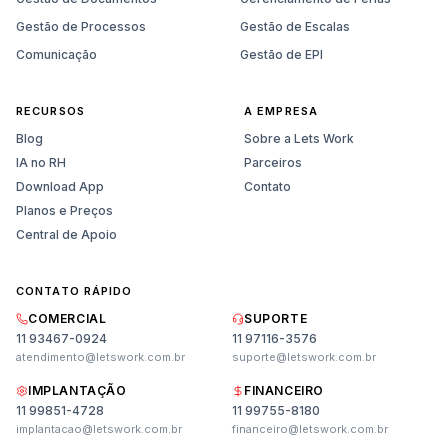
Gestão de Processos
Gestão de Escalas
Comunicação
Gestão de EPI
RECURSOS
A EMPRESA
Blog
Sobre a Lets Work
IA no RH
Parceiros
Download App
Contato
Planos e Preços
Central de Apoio
CONTATO RÁPIDO
COMERCIAL
SUPORTE
11 93467-0924
11 97116-3576
atendimento@letswork.com.br
suporte@letswork.com.br
IMPLANTAÇÃO
FINANCEIRO
11 99851-4728
11 99755-8180
implantacao@letswork.com.br
financeiro@letswork.com.br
• • • • •
Job item:
Starting at the line that contains "11 99755-8180", transcribe every line through the last line of the entries above, exactly, and nothing else.

Final answer:
11 99755-8180
implantacao@letswork.com.br
financeiro@letswork.com.br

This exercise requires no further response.